Knockdown of NCOA2 Inhibits the Growth and Progression of Gastric Cancer by Affecting the Wnt Signaling Pathway-Related Protein Expression.

Abstract

Objective:The aim of the study is to determine the role of nuclear receptor coactivator 2 in cell proliferation and invasion ability of gastric cancer cells and to explore its possible mechanisms.Methods:Immunohistochemical staining was used to determine NCOA2 gene expression in gastric cancer. Western blotting was used to detect Wnt signal pathways–related protein expression. Colony formation assays, Cell Counting Kit-8 assays, and transwell assays were used to determine cell proliferation, metastasis, and invasion ability of gastric cancer cells. A flow cytometric apoptosis tests determine gastric cancer cell apoptosis ability after inhibition of the expression of nuclear receptor coactivator 2. Subcutaneous mouse models were used to determine the gastric cancer growth and peritoneal metastasis differences after inhibition the expression of nuclear receptor coactivator 2.Results:The expression of nuclear receptor coactivator 2 in gastric cancer cells is high (P < .01), including lymph node metastasis, TNM staging, and gender differences in nuclear receptor coactivator 2 expression were statistically significant (P < .01). Short interfering nuclear receptor coactivator 2 could inhibit the proliferation and invasion ability of gastric cancer cells.
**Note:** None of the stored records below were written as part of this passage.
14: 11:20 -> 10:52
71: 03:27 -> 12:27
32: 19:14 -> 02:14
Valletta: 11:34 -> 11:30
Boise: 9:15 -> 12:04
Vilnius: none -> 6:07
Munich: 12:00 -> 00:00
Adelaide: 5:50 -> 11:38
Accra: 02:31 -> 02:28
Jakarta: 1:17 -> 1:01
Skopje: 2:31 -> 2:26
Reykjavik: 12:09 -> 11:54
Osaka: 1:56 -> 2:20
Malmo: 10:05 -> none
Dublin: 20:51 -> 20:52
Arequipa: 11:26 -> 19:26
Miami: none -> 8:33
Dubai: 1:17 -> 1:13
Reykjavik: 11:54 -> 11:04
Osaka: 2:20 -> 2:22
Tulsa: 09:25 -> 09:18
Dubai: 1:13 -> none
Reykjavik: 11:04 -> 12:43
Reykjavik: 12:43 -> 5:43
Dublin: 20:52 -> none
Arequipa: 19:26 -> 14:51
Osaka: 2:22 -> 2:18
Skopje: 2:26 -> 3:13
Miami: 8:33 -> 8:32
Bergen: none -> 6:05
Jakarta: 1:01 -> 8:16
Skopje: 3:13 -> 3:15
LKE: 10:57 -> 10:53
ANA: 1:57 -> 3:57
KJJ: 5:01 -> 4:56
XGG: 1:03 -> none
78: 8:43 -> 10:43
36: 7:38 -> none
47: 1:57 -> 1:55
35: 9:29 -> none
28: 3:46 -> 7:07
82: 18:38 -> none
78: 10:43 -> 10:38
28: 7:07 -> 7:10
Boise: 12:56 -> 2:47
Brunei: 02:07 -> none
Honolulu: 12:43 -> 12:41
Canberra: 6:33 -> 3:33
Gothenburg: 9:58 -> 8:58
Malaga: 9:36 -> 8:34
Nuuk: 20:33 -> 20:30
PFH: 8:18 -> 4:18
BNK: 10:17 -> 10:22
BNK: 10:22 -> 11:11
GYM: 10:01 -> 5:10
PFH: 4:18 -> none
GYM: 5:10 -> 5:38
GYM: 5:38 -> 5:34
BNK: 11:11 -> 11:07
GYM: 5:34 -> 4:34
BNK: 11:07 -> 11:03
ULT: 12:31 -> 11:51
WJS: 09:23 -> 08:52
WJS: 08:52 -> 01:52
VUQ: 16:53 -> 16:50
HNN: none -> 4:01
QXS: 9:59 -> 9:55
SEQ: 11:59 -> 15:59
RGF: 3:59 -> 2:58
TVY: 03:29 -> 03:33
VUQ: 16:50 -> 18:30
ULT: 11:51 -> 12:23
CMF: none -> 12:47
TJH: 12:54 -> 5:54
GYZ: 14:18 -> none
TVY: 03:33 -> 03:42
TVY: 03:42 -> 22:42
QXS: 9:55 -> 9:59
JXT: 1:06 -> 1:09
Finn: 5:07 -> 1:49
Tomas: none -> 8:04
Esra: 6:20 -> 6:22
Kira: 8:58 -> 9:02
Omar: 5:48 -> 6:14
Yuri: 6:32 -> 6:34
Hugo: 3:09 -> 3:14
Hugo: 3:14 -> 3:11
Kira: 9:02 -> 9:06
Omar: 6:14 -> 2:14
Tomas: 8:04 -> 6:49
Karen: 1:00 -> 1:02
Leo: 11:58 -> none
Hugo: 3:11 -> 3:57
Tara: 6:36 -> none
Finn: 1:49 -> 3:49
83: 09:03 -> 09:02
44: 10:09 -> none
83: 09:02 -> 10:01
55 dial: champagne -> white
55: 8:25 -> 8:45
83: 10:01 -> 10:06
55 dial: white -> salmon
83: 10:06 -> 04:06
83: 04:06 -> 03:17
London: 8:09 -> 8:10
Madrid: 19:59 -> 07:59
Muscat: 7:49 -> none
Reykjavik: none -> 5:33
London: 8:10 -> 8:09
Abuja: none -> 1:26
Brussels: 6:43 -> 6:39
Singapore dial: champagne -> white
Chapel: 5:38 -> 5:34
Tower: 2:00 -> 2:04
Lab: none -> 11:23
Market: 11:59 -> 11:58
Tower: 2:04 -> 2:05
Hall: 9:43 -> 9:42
Short interfering nuclear receptor coactivator 2 promotes the apoptosis of gastric cancer cells. Animal experiments showed that short interfering nuclear receptor coactivator 2 could inhibit the growth and invasion of gastric cancer-transplantable tumors. Knockdown of the expression of nuclear receptor coactivator 2 inhibited the Wnt/β-catenin signaling pathway in the gastric cancer cells.Conclusions:Knockdown of the expression of nuclear receptor coactivator 2 can inhibit the proliferation and invasion of human gastric cancer in vitro and in vivo. The underlying mechanism of NOCA2 affects the Wnt signaling pathway.